Hoping for the best, with an eye toward expansion.

When the clock strikes midnight on New Year's Eve, executives at many of the largest corporations will be relieved to bid adieu to 2009 and embrace the hopes that come with the dawn of a new year. The last year of the decade was relentlessly brutal for the private sector, with a seemingly endless stream of cutbacks, layoffs, bankruptcies, and closures. If it weren't for the surge in stock prices since March, corporate America would have almost nothing to be thankful for this year.

But economists are expecting brighter days ahead. The Federal Reserve recently upgraded its outlook for the US economy after seeing improvements in several key areas, such as employment and housing. And 68% of CEOs polled by The Business Roundtable recently said they expect to see their sales increase in 2010, up from just 51% at the end of the third quarter.

Indeed, as they head into the New Year, many companies are preparing to regain momentum. Minyanville checked in on some of the biggest corporations in a cross section of industries to find out what they're doing to get ready for the good times again.

Hearst, one of the many media companies that spent this year cutting back, is placing its bets squarely on the digital future.
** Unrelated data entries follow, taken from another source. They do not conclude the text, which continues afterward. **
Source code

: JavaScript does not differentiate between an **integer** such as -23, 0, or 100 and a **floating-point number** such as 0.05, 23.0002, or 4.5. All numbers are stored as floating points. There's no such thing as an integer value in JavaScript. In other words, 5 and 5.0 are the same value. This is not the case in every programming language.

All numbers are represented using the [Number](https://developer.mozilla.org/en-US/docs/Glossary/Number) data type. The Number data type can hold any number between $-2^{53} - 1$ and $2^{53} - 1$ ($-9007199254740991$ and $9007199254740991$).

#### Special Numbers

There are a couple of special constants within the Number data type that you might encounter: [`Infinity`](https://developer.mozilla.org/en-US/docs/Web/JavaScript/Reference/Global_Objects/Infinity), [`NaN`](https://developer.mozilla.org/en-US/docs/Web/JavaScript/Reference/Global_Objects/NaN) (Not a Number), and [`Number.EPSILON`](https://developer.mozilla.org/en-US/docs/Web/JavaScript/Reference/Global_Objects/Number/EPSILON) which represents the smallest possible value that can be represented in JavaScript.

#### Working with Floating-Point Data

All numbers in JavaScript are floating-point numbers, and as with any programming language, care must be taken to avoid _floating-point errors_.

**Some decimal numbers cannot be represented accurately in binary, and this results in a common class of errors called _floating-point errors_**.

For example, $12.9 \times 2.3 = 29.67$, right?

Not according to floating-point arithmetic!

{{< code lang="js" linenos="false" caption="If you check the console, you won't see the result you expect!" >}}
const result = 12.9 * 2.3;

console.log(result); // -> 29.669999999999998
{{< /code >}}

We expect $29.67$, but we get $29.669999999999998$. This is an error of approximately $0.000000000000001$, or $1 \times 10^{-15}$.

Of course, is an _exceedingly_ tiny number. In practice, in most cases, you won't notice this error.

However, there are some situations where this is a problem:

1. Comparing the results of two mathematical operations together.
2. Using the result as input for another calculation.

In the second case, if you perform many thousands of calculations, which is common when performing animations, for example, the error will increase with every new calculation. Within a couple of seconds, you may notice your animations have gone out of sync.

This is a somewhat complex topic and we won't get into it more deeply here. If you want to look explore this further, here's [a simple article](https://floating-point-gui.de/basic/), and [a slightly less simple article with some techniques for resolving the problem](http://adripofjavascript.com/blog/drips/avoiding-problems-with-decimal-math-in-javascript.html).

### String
It recently announced plans to launch a digital service called Skiff next year.

The service, which promises digital publications that are more true to their print counterparts than what current e-readers supply, is sure to stir up the market, which currently includes devices such as Sony's (SNE) e-reader, Barnes & Noble's (BKS) Nook, and Amazon's (AMZN) Kindle.

"The platforms and devices that other people are building are not really appropriate for newspapers and magazines," Kenneth A. Bronfin, president of Hearst Interactive Media, told the Wall Street Journal. "We are going to create an entity by publishers, for publishers."
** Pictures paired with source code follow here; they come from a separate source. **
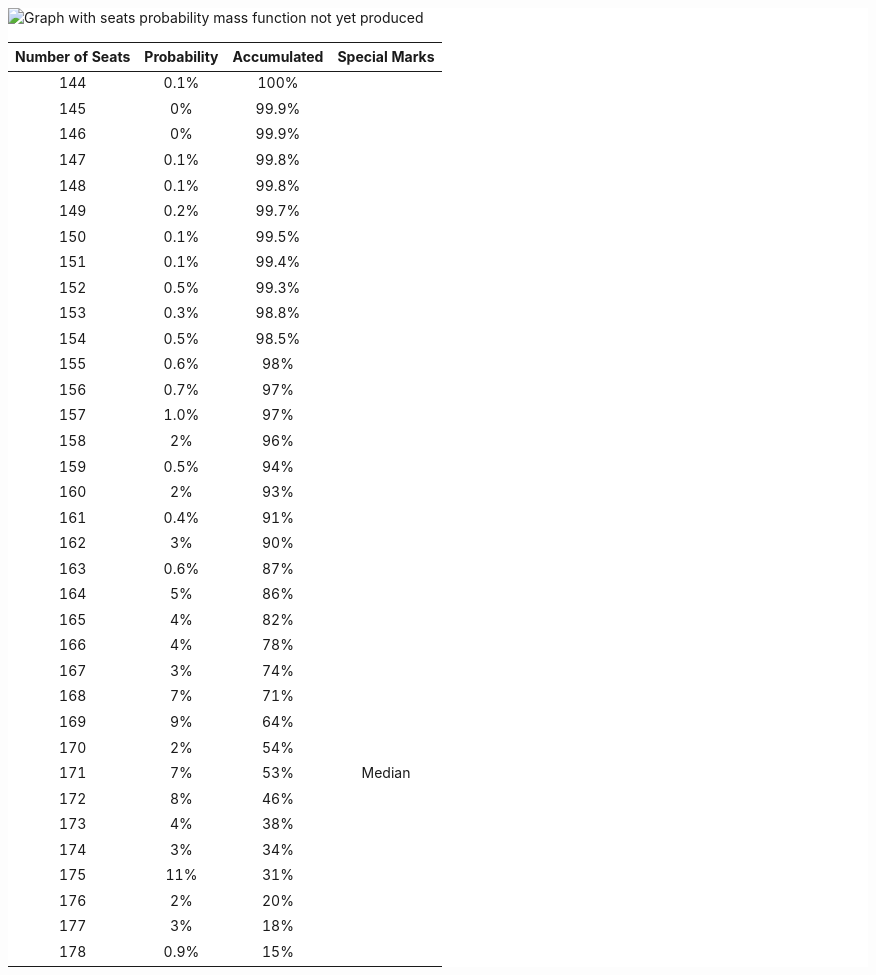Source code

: ![Graph with seats probability mass function not yet produced](2019-07-24-Kantar-coalitions-seats-pmf-spd–linke.png "Seats Probability Mass Function")

| Number of Seats | Probability | Accumulated | Special Marks |
|:---------------:|:-----------:|:-----------:|:-------------:|
| 144 | 0.1% | 100% |  |
| 145 | 0% | 99.9% |  |
| 146 | 0% | 99.9% |  |
| 147 | 0.1% | 99.8% |  |
| 148 | 0.1% | 99.8% |  |
| 149 | 0.2% | 99.7% |  |
| 150 | 0.1% | 99.5% |  |
| 151 | 0.1% | 99.4% |  |
| 152 | 0.5% | 99.3% |  |
| 153 | 0.3% | 98.8% |  |
| 154 | 0.5% | 98.5% |  |
| 155 | 0.6% | 98% |  |
| 156 | 0.7% | 97% |  |
| 157 | 1.0% | 97% |  |
| 158 | 2% | 96% |  |
| 159 | 0.5% | 94% |  |
| 160 | 2% | 93% |  |
| 161 | 0.4% | 91% |  |
| 162 | 3% | 90% |  |
| 163 | 0.6% | 87% |  |
| 164 | 5% | 86% |  |
| 165 | 4% | 82% |  |
| 166 | 4% | 78% |  |
| 167 | 3% | 74% |  |
| 168 | 7% | 71% |  |
| 169 | 9% | 64% |  |
| 170 | 2% | 54% |  |
| 171 | 7% | 53% | Median |
| 172 | 8% | 46% |  |
| 173 | 4% | 38% |  |
| 174 | 3% | 34% |  |
| 175 | 11% | 31% |  |
| 176 | 2% | 20% |  |
| 177 | 3% | 18% |  |
| 178 | 0.9% | 15% |  |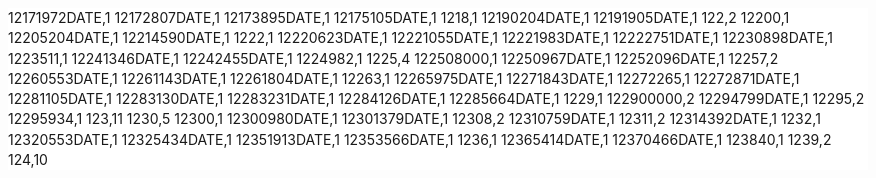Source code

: 12171972DATE,1
12172807DATE,1
12173895DATE,1
12175105DATE,1
1218,1
12190204DATE,1
12191905DATE,1
122,2
12200,1
12205204DATE,1
12214590DATE,1
1222,1
12220623DATE,1
12221055DATE,1
12221983DATE,1
12222751DATE,1
12230898DATE,1
1223511,1
12241346DATE,1
12242455DATE,1
1224982,1
1225,4
122508000,1
12250967DATE,1
12252096DATE,1
12257,2
12260553DATE,1
12261143DATE,1
12261804DATE,1
12263,1
12265975DATE,1
12271843DATE,1
12272265,1
12272871DATE,1
12281105DATE,1
12283130DATE,1
12283231DATE,1
12284126DATE,1
12285664DATE,1
1229,1
122900000,2
12294799DATE,1
12295,2
12295934,1
123,11
1230,5
12300,1
12300980DATE,1
12301379DATE,1
12308,2
12310759DATE,1
12311,2
12314392DATE,1
1232,1
12320553DATE,1
12325434DATE,1
12351913DATE,1
12353566DATE,1
1236,1
12365414DATE,1
12370466DATE,1
123840,1
1239,2
124,10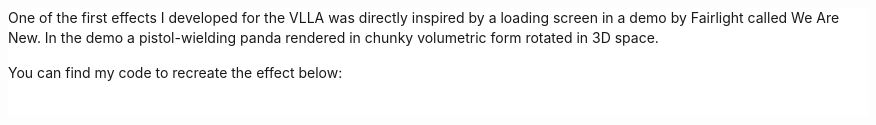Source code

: One of the first effects I developed for the VLLA was directly inspired by a
loading screen in a demo by Fairlight called We Are New. In the demo a
pistol-wielding panda rendered in chunky volumetric form rotated in 3D space.

You can find my code to recreate the effect below:

<script src="https://gist.github.com/jmptable/a159de1ec2ed6620939e73e7d51793ac.js"></script>

<br>

<iframe width="560" height="315" src="https://www.youtube.com/embed/L8onlB0F1_A?rel=0&amp;start=311" frameborder="0" allow="autoplay; encrypted-media" allowfullscreen></iframe>
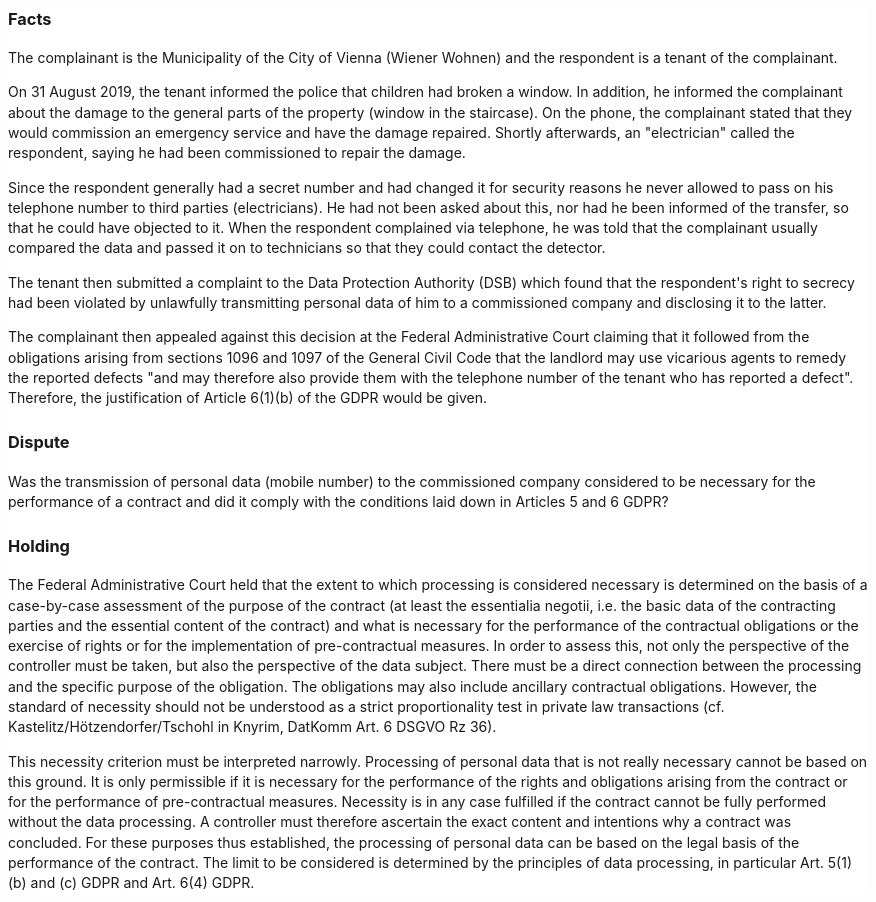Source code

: ### Facts

The complainant is the Municipality of the City of Vienna (Wiener Wohnen) and the respondent is a tenant of the complainant.

On 31 August 2019, the tenant informed the police that children had broken a window. In addition, he informed the complainant about the damage to the general parts of the property (window in the staircase). On the phone, the complainant stated that they would commission an emergency service and have the damage repaired. Shortly afterwards, an "electrician" called the respondent, saying he had been commissioned to repair the damage.

Since the respondent generally had a secret number and had changed it for security reasons he never allowed to pass on his telephone number to third parties (electricians). He had not been asked about this, nor had he been informed of the transfer, so that he could have objected to it. When the respondent complained via telephone, he was told that the complainant usually compared the data and passed it on to technicians so that they could contact the detector.

The tenant then submitted a complaint to the Data Protection Authority (DSB) which found that the respondent's right to secrecy had been violated by unlawfully transmitting personal data of him to a commissioned company and disclosing it to the latter.

The complainant then appealed against this decision at the Federal Administrative Court claiming that it followed from the obligations arising from sections 1096 and 1097 of the General Civil Code that the landlord may use vicarious agents to remedy the reported defects "and may therefore also provide them with the telephone number of the tenant who has reported a defect". Therefore, the justification of Article 6(1)(b) of the GDPR would be given.

### Dispute

Was the transmission of personal data (mobile number) to the commissioned company considered to be necessary for the performance of a contract and did it comply with the conditions laid down in Articles 5 and 6 GDPR?

### Holding

The Federal Administrative Court held that the extent to which processing is considered necessary is determined on the basis of a case-by-case assessment of the purpose of the contract (at least the essentialia negotii, i.e. the basic data of the contracting parties and the essential content of the contract) and what is necessary for the performance of the contractual obligations or the exercise of rights or for the implementation of pre-contractual measures. In order to assess this, not only the perspective of the controller must be taken, but also the perspective of the data subject. There must be a direct connection between the processing and the specific purpose of the obligation. The obligations may also include ancillary contractual obligations. However, the standard of necessity should not be understood as a strict proportionality test in private law transactions (cf. Kastelitz/Hötzendorfer/Tschohl in Knyrim, DatKomm Art. 6 DSGVO Rz 36).

This necessity criterion must be interpreted narrowly. Processing of personal data that is not really necessary cannot be based on this ground. It is only permissible if it is necessary for the performance of the rights and obligations arising from the contract or for the performance of pre-contractual measures. Necessity is in any case fulfilled if the contract cannot be fully performed without the data processing. A controller must therefore ascertain the exact content and intentions why a contract was concluded. For these purposes thus established, the processing of personal data can be based on the legal basis of the performance of the contract. The limit to be considered is determined by the principles of data processing, in particular Art. 5(1)(b) and (c) GDPR and Art. 6(4) GDPR.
In addition to adding hope for the publishing industry, Hearst says the new service will have an edge because it can integrate advertising with the products.

Hearst is also part of the recently announced consortium of publishers that's working to create a set of technology standards for the industry as it forges on in digital territory. Other contributors include News Corp. (NWS), Time Inc. (TWX), Condé Nast, and Meredith Corp.

What digital is to the media industry, it would seem, alternative power is to the energy industry. Come 2010, General Electric (GE), which currently tops Forbes' list of the world's largest public companies, will be investing $6 billion in wind, solar, biomass, hydroelectric, and geothermal power generation projects.

The company recently said it plans to spend $117 million of that budget on a wind farm complex in Oklahoma. The project could satisfy the demands of about 30,000 homes for an entire year.

Kohl's (KSS) has also recognized that customers are expecting corporate America to have more environmental awareness.

On December 2, it became the first retailer to announce a commitment to reach net zero US greenhouse gas emissions by the end of 2010. The goal is part of an ongoing partnership with the Environmental Protection Agency's Climate Leaders program.